If a line of the material contains "ITEMS", copy it.
INFORMATION GIVEN Start Marker
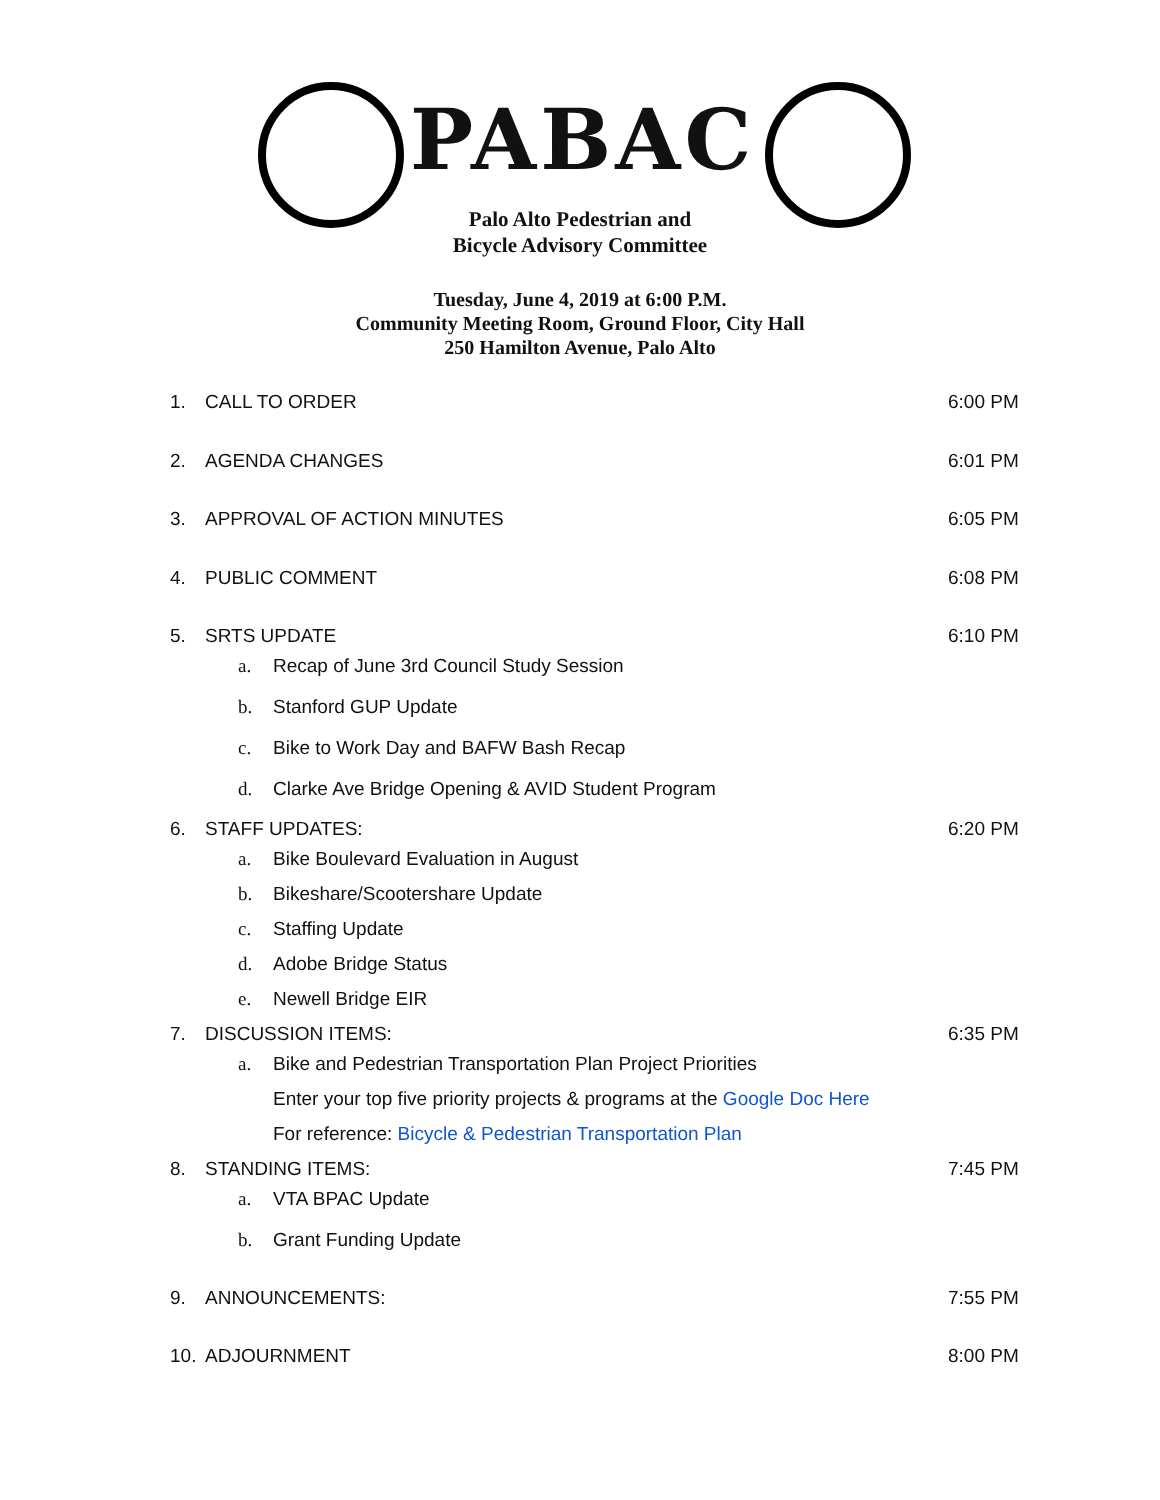PABAC
Palo Alto Pedestrian and
Bicycle Advisory Committee
Tuesday, June 4, 2019 at 6:00 P.M.
Community Meeting Room, Ground Floor, City Hall
250 Hamilton Avenue, Palo Alto
1. CALL TO ORDER 6:00 PM
2. AGENDA CHANGES 6:01 PM
3. APPROVAL OF ACTION MINUTES 6:05 PM
4. PUBLIC COMMENT 6:08 PM
5. SRTS UPDATE 6:10 PM
a. Recap of June 3rd Council Study Session
b. Stanford GUP Update
c. Bike to Work Day and BAFW Bash Recap
d. Clarke Ave Bridge Opening & AVID Student Program
6. STAFF UPDATES: 6:20 PM
a. Bike Boulevard Evaluation in August
b. Bikeshare/Scootershare Update
c. Staffing Update
d. Adobe Bridge Status
e. Newell Bridge EIR
7. DISCUSSION ITEMS: 6:35 PM
a. Bike and Pedestrian Transportation Plan Project Priorities
Enter your top five priority projects & programs at the Google Doc Here
For reference: Bicycle & Pedestrian Transportation Plan
8. STANDING ITEMS: 7:45 PM
a. VTA BPAC Update
b. Grant Funding Update
9. ANNOUNCEMENTS: 7:55 PM
10. ADJOURNMENT 8:00 PM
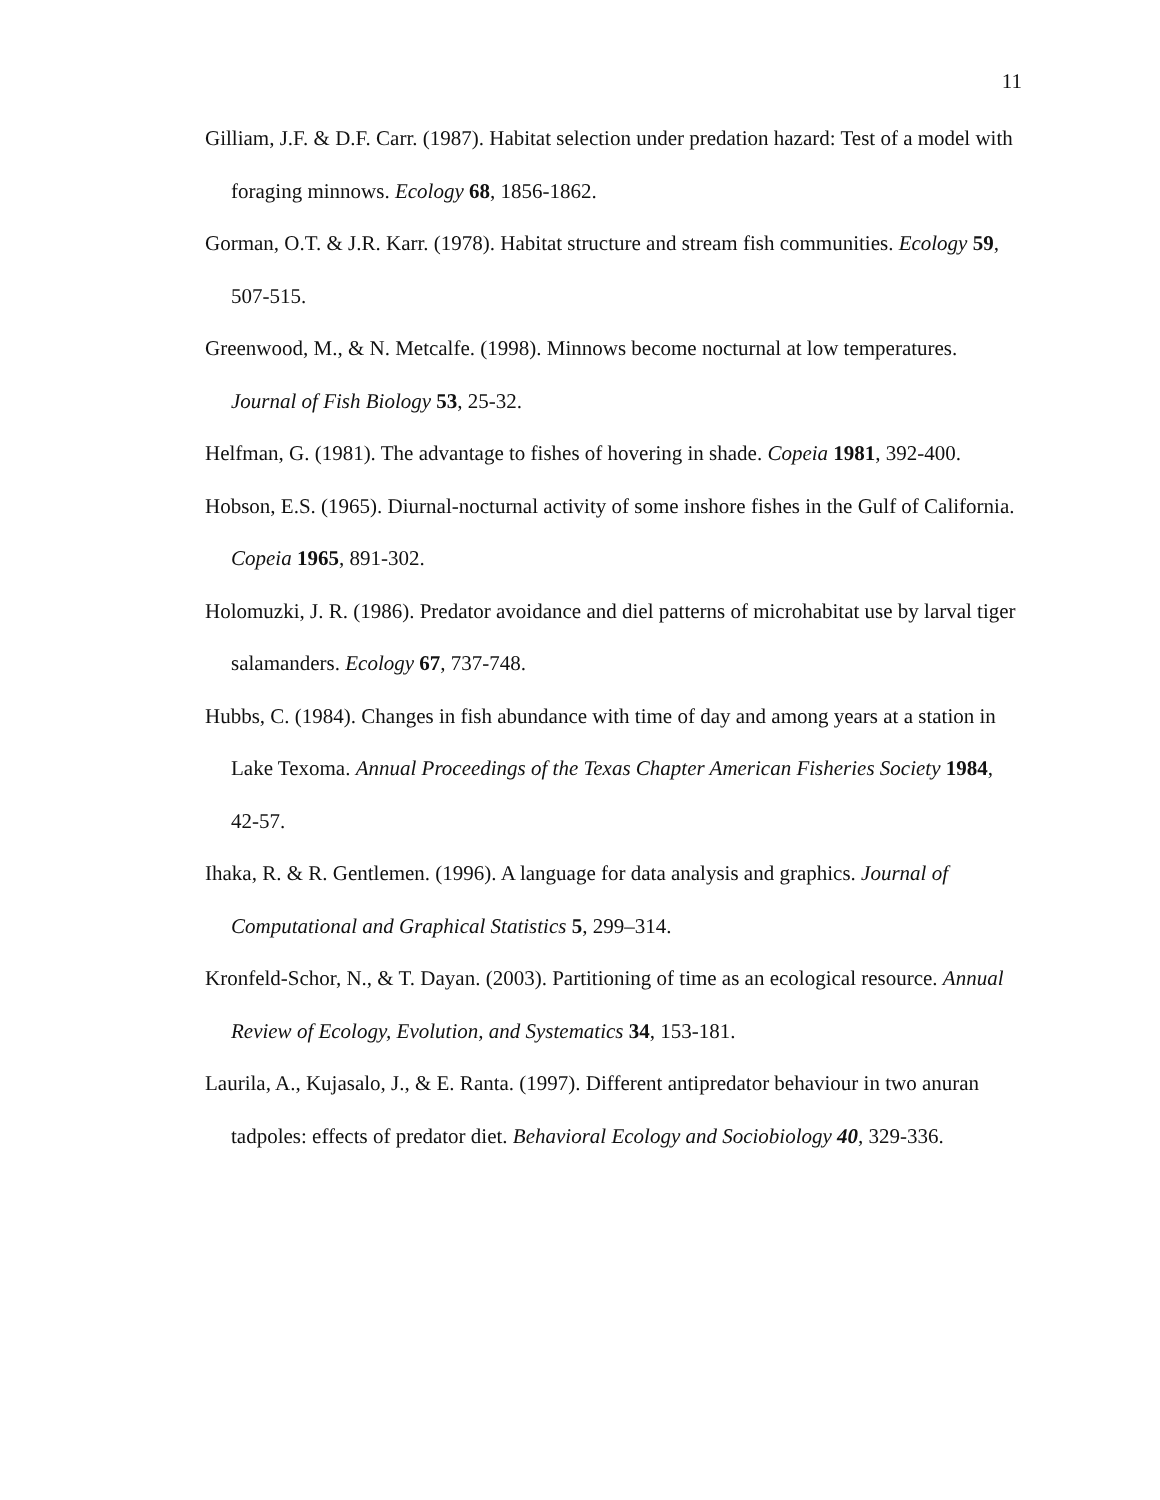11
Gilliam, J.F. & D.F. Carr. (1987). Habitat selection under predation hazard: Test of a model with foraging minnows. Ecology 68, 1856-1862.
Gorman, O.T. & J.R. Karr. (1978). Habitat structure and stream fish communities. Ecology 59, 507-515.
Greenwood, M., & N. Metcalfe. (1998). Minnows become nocturnal at low temperatures. Journal of Fish Biology 53, 25-32.
Helfman, G. (1981). The advantage to fishes of hovering in shade. Copeia 1981, 392-400.
Hobson, E.S. (1965). Diurnal-nocturnal activity of some inshore fishes in the Gulf of California. Copeia 1965, 891-302.
Holomuzki, J. R. (1986). Predator avoidance and diel patterns of microhabitat use by larval tiger salamanders. Ecology 67, 737-748.
Hubbs, C. (1984). Changes in fish abundance with time of day and among years at a station in Lake Texoma. Annual Proceedings of the Texas Chapter American Fisheries Society 1984, 42-57.
Ihaka, R. & R. Gentlemen. (1996). A language for data analysis and graphics. Journal of Computational and Graphical Statistics 5, 299–314.
Kronfeld-Schor, N., & T. Dayan. (2003). Partitioning of time as an ecological resource. Annual Review of Ecology, Evolution, and Systematics 34, 153-181.
Laurila, A., Kujasalo, J., & E. Ranta. (1997). Different antipredator behaviour in two anuran tadpoles: effects of predator diet. Behavioral Ecology and Sociobiology 40, 329-336.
INFORMATION GIVEN End Marker
● **PROBLEM SOLUTION**:
7. DISCUSSION ITEMS: 6:35 PM
8. STANDING ITEMS: 7:45 PM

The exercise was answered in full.